Perché acquistare dei coltelli giapponesi ?

Ti stai chiedendo perché acquistare dei coltelli giapponesi al posto dei più comuni coltelli da cucina professionali ? La risposta non è affatto semplice, e soprattutto non è valida per tutti i consumatori. Sono tanti infatti i motivi che spingono i più appassionati verso questa tipologia di coltelli da cucina. Una buona parte infatti sceglie questi coltelli per la loro storia e per la cultura asiatica che li ha forgiati e li caratterizza, altri per le caratteristiche tecniche.

Sebbene infatti per molti questi siano solo coltelli, per tante persone queste lame incarnano il vero spirito dei samurai. Perché diciamo questo ? Perché a differenza del passato dove i maestri forgiatori giapponesi applicavano le loro arti nella realizzazione di Katane estremamente affilate, oggi quest’arte viene riprodotta nella realizzazione dei coltelli da cucina.

Ovviamente si fa riferimento a quei marchi storici e tradizionali che nonostante la globalizzazione continuano a produrre i loro coltelli in Giappone.

Coltelli giapponesi Artigianali

Non tutti i prodotti sono coltelli giapponesi artigianali, quello che abbiamo detto nel primo paragrafo infatti vale solo per i marchi storici. Quindi si fa riferimento a quelle aziende che nonostante gli anni, realizzano i loro prodotti in maniera artigianale o semi artigianale.

Non tutti i prodotti sono quindi coltelli giapponesi artigianali.

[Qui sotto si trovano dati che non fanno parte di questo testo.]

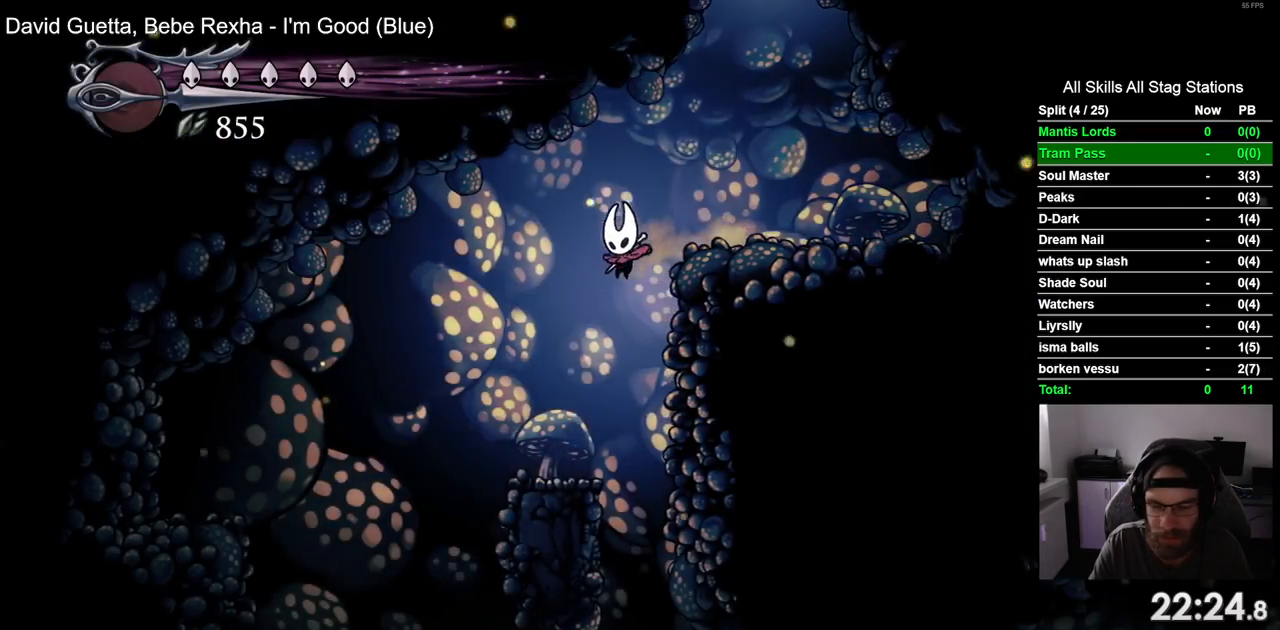
{"buttons": ["DPAD_RIGHT"], "left_stick": "center", "right_stick": "center", "events": [[233, "DPAD_RIGHT", "down"]]}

Oggi infatti, a seguito della larga diffusione di questa tipologia di coltelli, sono tanti i marchi, anche occidentali che hanno aggiunto alla propria produzione forme di coltelli giapponesi.

Un’esempio classico è il Santoku. Che oggi è una delle forme più diffuse tra i coltelli da cucina giapponesi, e questo anche in parte al fatto che molte aziende occidentali hanno aggiunto questo modello alla propria produzione.

Nella nostra scheda di confronto, abbiamo segnalato alcuni dei marchi di coltelli giapponesi più noti, che tutt’oggi realizzano i propri prodotti in maniera artigianale o semi artigianale. Un’esempio di questo è rappresentato dal marchio di coltelli TOJIRO o al famoso marchio MIYABI.

Caratteristiche presenti nei coltelli giapponesi artigianali

I coltelli giapponesi artigianali o semi artigianali, si differenziano quindi per tutta una serie di caratteristiche a partire proprio dal paese di produzione. I marchi che infatti realizzano tutt’oggi delle linee artigianali hanno sede in Giappone ed è qui che operano.

Tra le caratteristiche di maggiore rilievo si segnala la tipologia di acciaio utilizzato, tra i più noti si ricordano l’acciaio AUS 10 o l’AUS 8. Allo stesso anche la tipologia di affilatura è importante.

Molti coltelli artigianali realizzati in Giappone sono affilati da un solo lato, a seconda della mano che si impugna. Per questo alcune linee realizzano coltelli per mancini e per destri.

Anche l’angolo del filo cambia notevolmente rispetto ai coltelli occidentali, e questo è il motivo per cui i coltelli giapponesi artigianali richiedono un’affilatura su pietra.

Set coltelli giapponesi o occidentali, quali scegliere ?

Perché scegliere un set coltelli giapponesi ? Oggi vista la larga diffusione per un utilizzo casalingo, sono tanti i marchi che realizzano i set coltelli. Questa tendenza è per lo più dei marchi occidentali, ma sono diverse le aziende asiatiche che si sono adeguate.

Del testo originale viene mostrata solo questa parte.